Dataset entries:
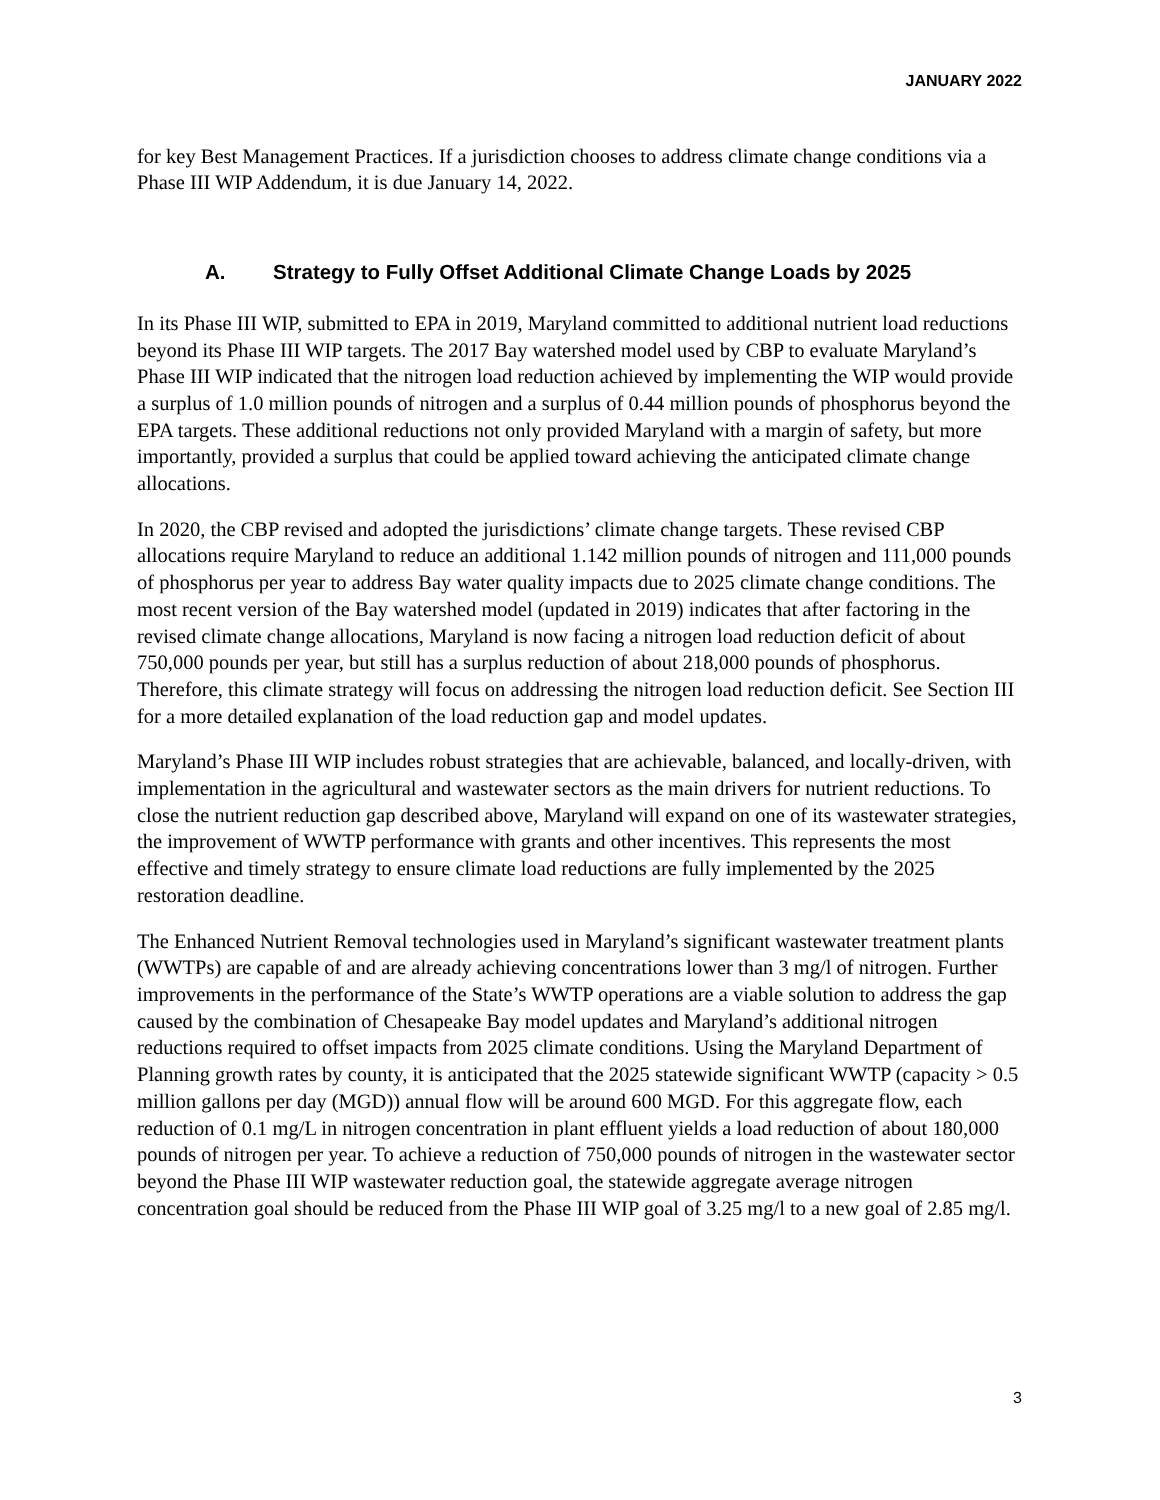JANUARY 2022
for key Best Management Practices. If a jurisdiction chooses to address climate change conditions via a Phase III WIP Addendum, it is due January 14, 2022.
A. Strategy to Fully Offset Additional Climate Change Loads by 2025
In its Phase III WIP, submitted to EPA in 2019, Maryland committed to additional nutrient load reductions beyond its Phase III WIP targets. The 2017 Bay watershed model used by CBP to evaluate Maryland’s Phase III WIP indicated that the nitrogen load reduction achieved by implementing the WIP would provide a surplus of 1.0 million pounds of nitrogen and a surplus of 0.44 million pounds of phosphorus beyond the EPA targets. These additional reductions not only provided Maryland with a margin of safety, but more importantly, provided a surplus that could be applied toward achieving the anticipated climate change allocations.
In 2020, the CBP revised and adopted the jurisdictions’ climate change targets. These revised CBP allocations require Maryland to reduce an additional 1.142 million pounds of nitrogen and 111,000 pounds of phosphorus per year to address Bay water quality impacts due to 2025 climate change conditions. The most recent version of the Bay watershed model (updated in 2019) indicates that after factoring in the revised climate change allocations, Maryland is now facing a nitrogen load reduction deficit of about 750,000 pounds per year, but still has a surplus reduction of about 218,000 pounds of phosphorus. Therefore, this climate strategy will focus on addressing the nitrogen load reduction deficit. See Section III for a more detailed explanation of the load reduction gap and model updates.
Maryland’s Phase III WIP includes robust strategies that are achievable, balanced, and locally-driven, with implementation in the agricultural and wastewater sectors as the main drivers for nutrient reductions. To close the nutrient reduction gap described above, Maryland will expand on one of its wastewater strategies, the improvement of WWTP performance with grants and other incentives. This represents the most effective and timely strategy to ensure climate load reductions are fully implemented by the 2025 restoration deadline.
The Enhanced Nutrient Removal technologies used in Maryland’s significant wastewater treatment plants (WWTPs) are capable of and are already achieving concentrations lower than 3 mg/l of nitrogen. Further improvements in the performance of the State’s WWTP operations are a viable solution to address the gap caused by the combination of Chesapeake Bay model updates and Maryland’s additional nitrogen reductions required to offset impacts from 2025 climate conditions. Using the Maryland Department of Planning growth rates by county, it is anticipated that the 2025 statewide significant WWTP (capacity > 0.5 million gallons per day (MGD)) annual flow will be around 600 MGD. For this aggregate flow, each reduction of 0.1 mg/L in nitrogen concentration in plant effluent yields a load reduction of about 180,000 pounds of nitrogen per year. To achieve a reduction of 750,000 pounds of nitrogen in the wastewater sector beyond the Phase III WIP wastewater reduction goal, the statewide aggregate average nitrogen concentration goal should be reduced from the Phase III WIP goal of 3.25 mg/l to a new goal of 2.85 mg/l.
3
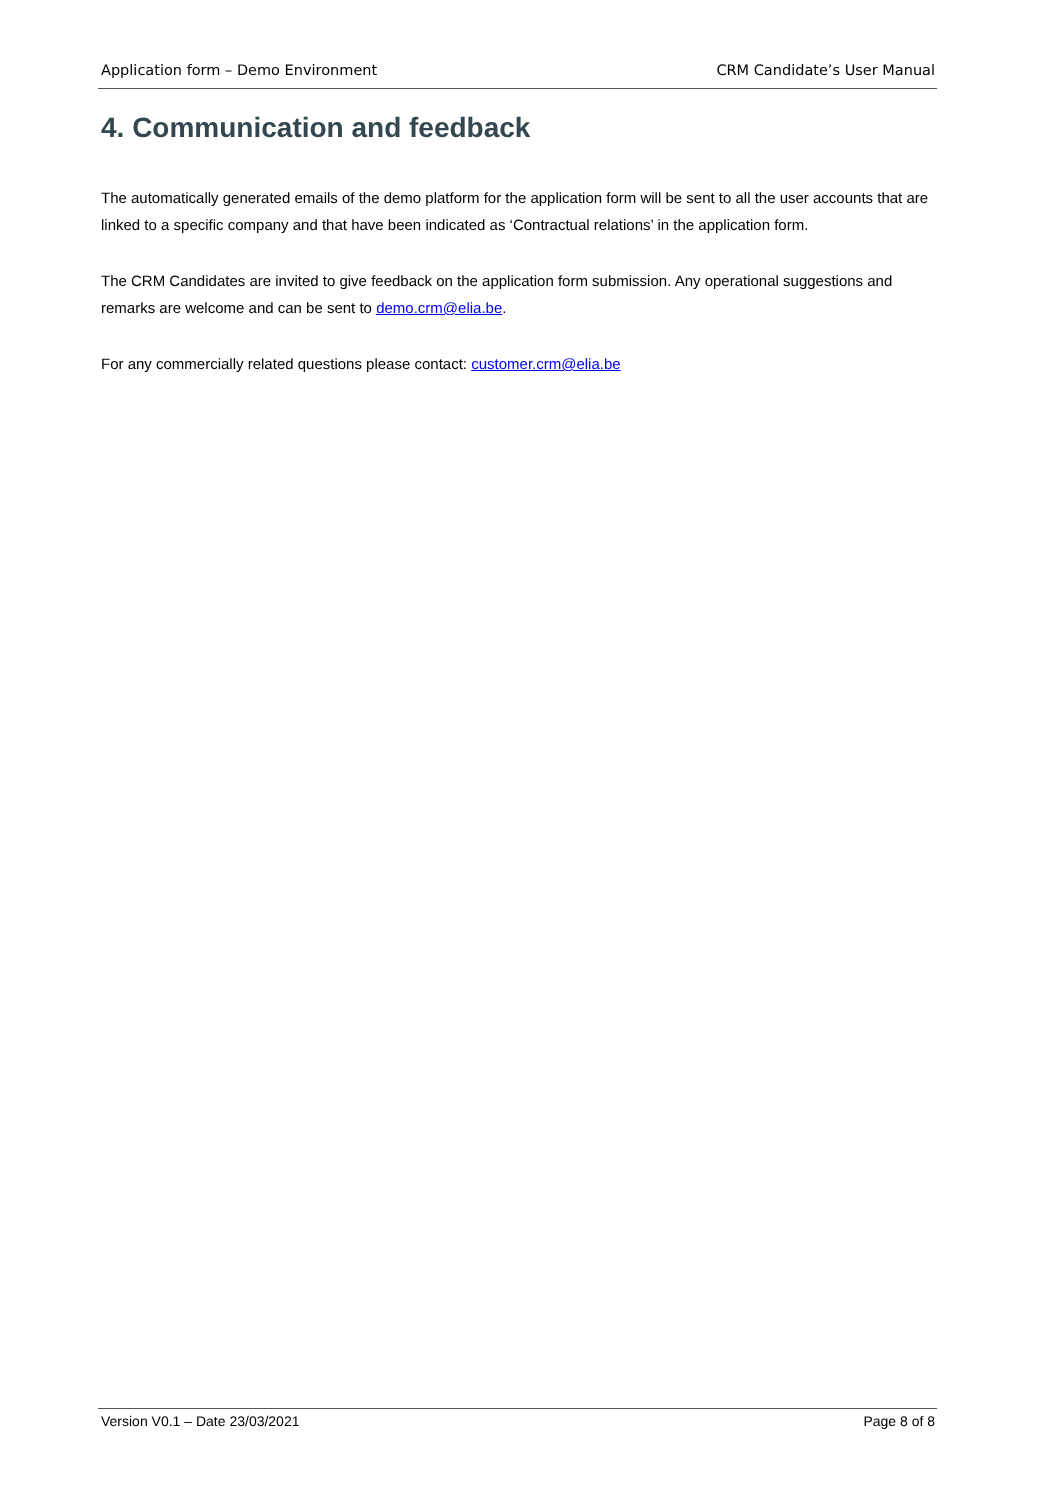Application form – Demo Environment CRM Candidate’s User Manual
4. Communication and feedback
The automatically generated emails of the demo platform for the application form will be sent to all the user accounts that are linked to a specific company and that have been indicated as ‘Contractual relations’ in the application form.
The CRM Candidates are invited to give feedback on the application form submission. Any operational suggestions and remarks are welcome and can be sent to demo.crm@elia.be.
For any commercially related questions please contact: customer.crm@elia.be
Version V0.1 – Date 23/03/2021 Page 8 of 8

INSTRUCTION:
Repeat word for word from the line holding "For any commercially" down to the last line above, including both.

EXERCISE OUTPUT:
For any commercially related questions please contact: customer.crm@elia.be
Version V0.1 – Date 23/03/2021 Page 8 of 8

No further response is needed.